* _The problem_
Without including any pictures, return the records below exactly as written.

+ + + + + + +

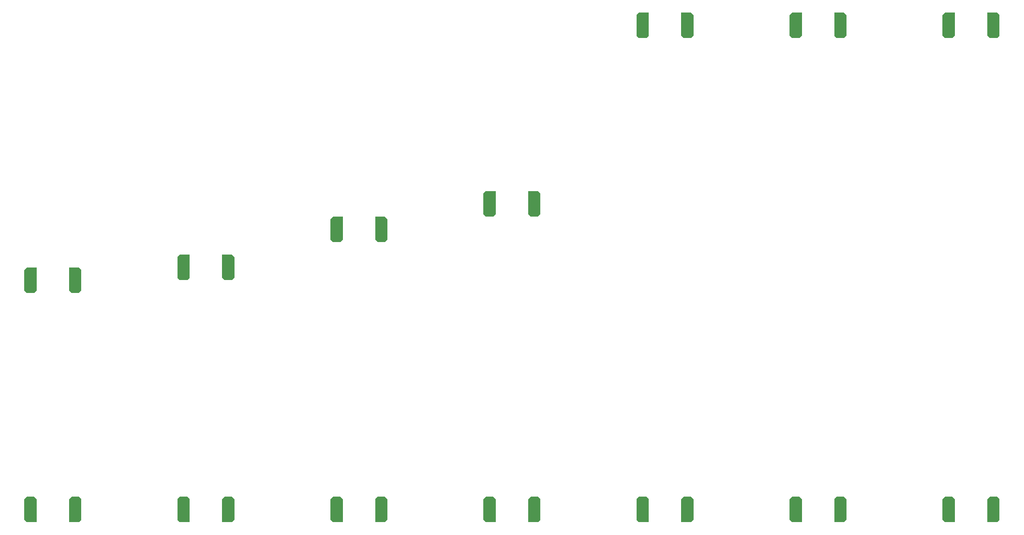
<source format=gbr>
%FSTAX66Y66*%
%MOMM*%
%SFA1B1*%

%IPPOS*%
%LNmtrl_0mm_thru_paste_bot-1*%
%LPD*%
G36*
X000111824998Y000060481972D02*
X000111342398Y000059999372D01*
X000109894598*
X000109411998Y000060481972*
Y000064516787*
X000109894598Y000064999387*
X000111824998*
Y000060481972*
G37*
G36*
X000090587982Y000059516365D02*
Y000055481575D01*
X000090105382Y000054998975*
X000088657582*
X000088174982Y000055481575*
Y000059998965*
X000090105382*
X000090587982Y000059516365*
G37*
G36*
X000081824982Y000055481575D02*
X000081342382Y000054998975D01*
X000079894582*
X000079411982Y000055481575*
Y000059516365*
X000079894582Y000059998965*
X000081824982*
Y000055481575*
G37*
G36*
X000060587991Y000052015974D02*
Y000047981184D01*
X000060105391Y000047498584*
X000058657591*
X000058174991Y000047981184*
Y000052498574*
X000060105391*
X000060587991Y000052015974*
G37*
G36*
X000051824991Y000047981184D02*
X000051342391Y000047498584D01*
X000049894591*
X000049411991Y000047981184*
Y000052015974*
X000049894591Y000052498574*
X000051824991*
Y000047981184*
G37*
G36*
X000030587975Y000049515776D02*
Y000045480986D01*
X000030105375Y000044998386*
X000028657575*
X000028174975Y000045480986*
Y000049998376*
X000030105375*
X000030587975Y000049515776*
G37*
G36*
X000021824975Y000045480986D02*
X000021342375Y000044998386D01*
X000019894575*
X000019411975Y000045480986*
Y000049515776*
X000019894575Y000049998376*
X000021824975*
Y000045480986*
G37*
G36*
X000111824998Y000004518406D02*
Y00000000099D01*
X000109894598*
X000109411998Y00000048359*
Y000004518406*
X000109894598Y000005001006*
X000111342398*
X000111824998Y000004518406*
G37*
G36*
X000090587982Y000004517999D02*
Y000000483184D01*
X000090105382Y000000000584*
X000088174982*
Y000004517999*
X000088657582Y000005000599*
X000090105382*
X000090587982Y000004517999*
G37*
G36*
X000081824982D02*
Y000000000584D01*
X000079894582*
X000079411982Y000000483184*
Y000004517999*
X000079894582Y000005000599*
X000081342382*
X000081824982Y000004517999*
G37*
G36*
X000060587991Y000004517593D02*
Y000000482777D01*
X000060105391Y000000000177*
X000058174991*
Y000004517593*
X000058657591Y000005000193*
X000060105391*
X000060587991Y000004517593*
G37*
G36*
X000051824991D02*
Y000000000177D01*
X000049894591*
X000049411991Y000000482777*
Y000004517593*
X000049894591Y000005000193*
X000051342391*
X000051824991Y000004517593*
G37*
G36*
X000030587975Y000004517186D02*
Y000000482396D01*
X000030105375Y-000000000177*
X000028174975*
Y000004517186*
X000028657575Y000004999786*
X000030105375*
X000030587975Y000004517186*
G37*
G36*
X000021824975D02*
Y-000000000177D01*
X000019894575*
X000019411975Y000000482396*
Y000004517186*
X000019894575Y000004999786*
X000021342375*
X000021824975Y000004517186*
G37*
G36*
X000120587998Y000004518406D02*
Y00000048359D01*
X000120105398Y00000000099*
X000118174998*
Y000004518406*
X000118657598Y000005001006*
X000120105398*
X000120587998Y000004518406*
G37*
G36*
X000141824989Y000004518787D02*
Y000000001397D01*
X000139894589*
X000139411989Y000000483997*
Y000004518787*
X000139894589Y000005001387*
X000141342389*
X000141824989Y000004518787*
G37*
G36*
X000150587989D02*
Y000000483997D01*
X000150105389Y000000001397*
X000148174989*
Y000004518787*
X000148657589Y000005001387*
X000150105389*
X000150587989Y000004518787*
G37*
G36*
X000171825005Y000004519193D02*
Y000000001803D01*
X000169894605*
X00016941198Y000000484403*
Y000004519193*
X000169894605Y000005001793*
X000171342405*
X000171825005Y000004519193*
G37*
G36*
X000180588005D02*
Y000000484403D01*
X000180105405Y000000001803*
X00017817498*
Y000004519193*
X000178657605Y000005001793*
X000180105405*
X000180588005Y000004519193*
G37*
G36*
X000201824996Y000004519803D02*
Y000000002387D01*
X000199894596*
X000199411996Y000000484987*
Y000004519803*
X000199894596Y000005002403*
X000201342396*
X000201824996Y000004519803*
G37*
G36*
X000210587996D02*
Y000000484987D01*
X000210105396Y000000002387*
X000208174996*
Y000004519803*
X000208657596Y000005002403*
X000210105396*
X000210587996Y000004519803*
G37*
G36*
X000120587998Y000064516787D02*
Y000060481972D01*
X000120105398Y000059999372*
X000118657598*
X000118174998Y000060481972*
Y000064999387*
X000120105398*
X000120587998Y000064516787*
G37*
G36*
X000141824989Y000095482384D02*
X000141342389Y000094999784D01*
X000139894589*
X000139411989Y000095482384*
Y0000995172*
X000139894589Y0000999998*
X000141824989*
Y000095482384*
G37*
G36*
X000150587989Y0000995172D02*
Y000095482384D01*
X000150105389Y000094999784*
X000148657589*
X000148174989Y000095482384*
Y0000999998*
X000150105389*
X000150587989Y0000995172*
G37*
G36*
X000171825005Y000095482791D02*
X000171342405Y000095000191D01*
X000169894605*
X00016941198Y000095482791*
Y000099517581*
X000169894605Y000100000181*
X000171825005*
Y000095482791*
G37*
G36*
X000180588005Y000099517581D02*
Y000095482791D01*
X000180105405Y000095000191*
X000178657605*
X00017817498Y000095482791*
Y000100000181*
X000180105405*
X000180588005Y000099517581*
G37*
G36*
X000201824996Y000095483375D02*
X000201342396Y000095000775D01*
X000199894596*
X000199411996Y000095483375*
Y00009951819*
X000199894596Y00010000079*
X000201824996*
Y000095483375*
G37*
G36*
X000210587996Y00009951819D02*
Y000095483375D01*
X000210105396Y000095000775*
X000208657596*
X000208174996Y000095483375*
Y00010000079*
X000210105396*
X000210587996Y00009951819*
G37*
M02*
</source>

+ + + + + + +

* _Response to this task_
<source format=gbr>
%FSTAX66Y66*%
%MOMM*%
%SFA1B1*%

%IPPOS*%
%LNmtrl_0mm_thru_paste_bot-1*%
%LPD*%
G36*
X000111824998Y000060481972D02*
X000111342398Y000059999372D01*
X000109894598*
X000109411998Y000060481972*
Y000064516787*
X000109894598Y000064999387*
X000111824998*
Y000060481972*
G37*
G36*
X000090587982Y000059516365D02*
Y000055481575D01*
X000090105382Y000054998975*
X000088657582*
X000088174982Y000055481575*
Y000059998965*
X000090105382*
X000090587982Y000059516365*
G37*
G36*
X000081824982Y000055481575D02*
X000081342382Y000054998975D01*
X000079894582*
X000079411982Y000055481575*
Y000059516365*
X000079894582Y000059998965*
X000081824982*
Y000055481575*
G37*
G36*
X000060587991Y000052015974D02*
Y000047981184D01*
X000060105391Y000047498584*
X000058657591*
X000058174991Y000047981184*
Y000052498574*
X000060105391*
X000060587991Y000052015974*
G37*
G36*
X000051824991Y000047981184D02*
X000051342391Y000047498584D01*
X000049894591*
X000049411991Y000047981184*
Y000052015974*
X000049894591Y000052498574*
X000051824991*
Y000047981184*
G37*
G36*
X000030587975Y000049515776D02*
Y000045480986D01*
X000030105375Y000044998386*
X000028657575*
X000028174975Y000045480986*
Y000049998376*
X000030105375*
X000030587975Y000049515776*
G37*
G36*
X000021824975Y000045480986D02*
X000021342375Y000044998386D01*
X000019894575*
X000019411975Y000045480986*
Y000049515776*
X000019894575Y000049998376*
X000021824975*
Y000045480986*
G37*
G36*
X000111824998Y000004518406D02*
Y00000000099D01*
X000109894598*
X000109411998Y00000048359*
Y000004518406*
X000109894598Y000005001006*
X000111342398*
X000111824998Y000004518406*
G37*
G36*
X000090587982Y000004517999D02*
Y000000483184D01*
X000090105382Y000000000584*
X000088174982*
Y000004517999*
X000088657582Y000005000599*
X000090105382*
X000090587982Y000004517999*
G37*
G36*
X000081824982D02*
Y000000000584D01*
X000079894582*
X000079411982Y000000483184*
Y000004517999*
X000079894582Y000005000599*
X000081342382*
X000081824982Y000004517999*
G37*
G36*
X000060587991Y000004517593D02*
Y000000482777D01*
X000060105391Y000000000177*
X000058174991*
Y000004517593*
X000058657591Y000005000193*
X000060105391*
X000060587991Y000004517593*
G37*
G36*
X000051824991D02*
Y000000000177D01*
X000049894591*
X000049411991Y000000482777*
Y000004517593*
X000049894591Y000005000193*
X000051342391*
X000051824991Y000004517593*
G37*
G36*
X000030587975Y000004517186D02*
Y000000482396D01*
X000030105375Y-000000000177*
X000028174975*
Y000004517186*
X000028657575Y000004999786*
X000030105375*
X000030587975Y000004517186*
G37*
G36*
X000021824975D02*
Y-000000000177D01*
X000019894575*
X000019411975Y000000482396*
Y000004517186*
X000019894575Y000004999786*
X000021342375*
X000021824975Y000004517186*
G37*
G36*
X000120587998Y000004518406D02*
Y00000048359D01*
X000120105398Y00000000099*
X000118174998*
Y000004518406*
X000118657598Y000005001006*
X000120105398*
X000120587998Y000004518406*
G37*
G36*
X000141824989Y000004518787D02*
Y000000001397D01*
X000139894589*
X000139411989Y000000483997*
Y000004518787*
X000139894589Y000005001387*
X000141342389*
X000141824989Y000004518787*
G37*
G36*
X000150587989D02*
Y000000483997D01*
X000150105389Y000000001397*
X000148174989*
Y000004518787*
X000148657589Y000005001387*
X000150105389*
X000150587989Y000004518787*
G37*
G36*
X000171825005Y000004519193D02*
Y000000001803D01*
X000169894605*
X00016941198Y000000484403*
Y000004519193*
X000169894605Y000005001793*
X000171342405*
X000171825005Y000004519193*
G37*
G36*
X000180588005D02*
Y000000484403D01*
X000180105405Y000000001803*
X00017817498*
Y000004519193*
X000178657605Y000005001793*
X000180105405*
X000180588005Y000004519193*
G37*
G36*
X000201824996Y000004519803D02*
Y000000002387D01*
X000199894596*
X000199411996Y000000484987*
Y000004519803*
X000199894596Y000005002403*
X000201342396*
X000201824996Y000004519803*
G37*
G36*
X000210587996D02*
Y000000484987D01*
X000210105396Y000000002387*
X000208174996*
Y000004519803*
X000208657596Y000005002403*
X000210105396*
X000210587996Y000004519803*
G37*
G36*
X000120587998Y000064516787D02*
Y000060481972D01*
X000120105398Y000059999372*
X000118657598*
X000118174998Y000060481972*
Y000064999387*
X000120105398*
X000120587998Y000064516787*
G37*
G36*
X000141824989Y000095482384D02*
X000141342389Y000094999784D01*
X000139894589*
X000139411989Y000095482384*
Y0000995172*
X000139894589Y0000999998*
X000141824989*
Y000095482384*
G37*
G36*
X000150587989Y0000995172D02*
Y000095482384D01*
X000150105389Y000094999784*
X000148657589*
X000148174989Y000095482384*
Y0000999998*
X000150105389*
X000150587989Y0000995172*
G37*
G36*
X000171825005Y000095482791D02*
X000171342405Y000095000191D01*
X000169894605*
X00016941198Y000095482791*
Y000099517581*
X000169894605Y000100000181*
X000171825005*
Y000095482791*
G37*
G36*
X000180588005Y000099517581D02*
Y000095482791D01*
X000180105405Y000095000191*
X000178657605*
X00017817498Y000095482791*
Y000100000181*
X000180105405*
X000180588005Y000099517581*
G37*
G36*
X000201824996Y000095483375D02*
X000201342396Y000095000775D01*
X000199894596*
X000199411996Y000095483375*
Y00009951819*
X000199894596Y00010000079*
X000201824996*
Y000095483375*
G37*
G36*
X000210587996Y00009951819D02*
Y000095483375D01*
X000210105396Y000095000775*
X000208657596*
X000208174996Y000095483375*
Y00010000079*
X000210105396*
X000210587996Y00009951819*
G37*
M02*
</source>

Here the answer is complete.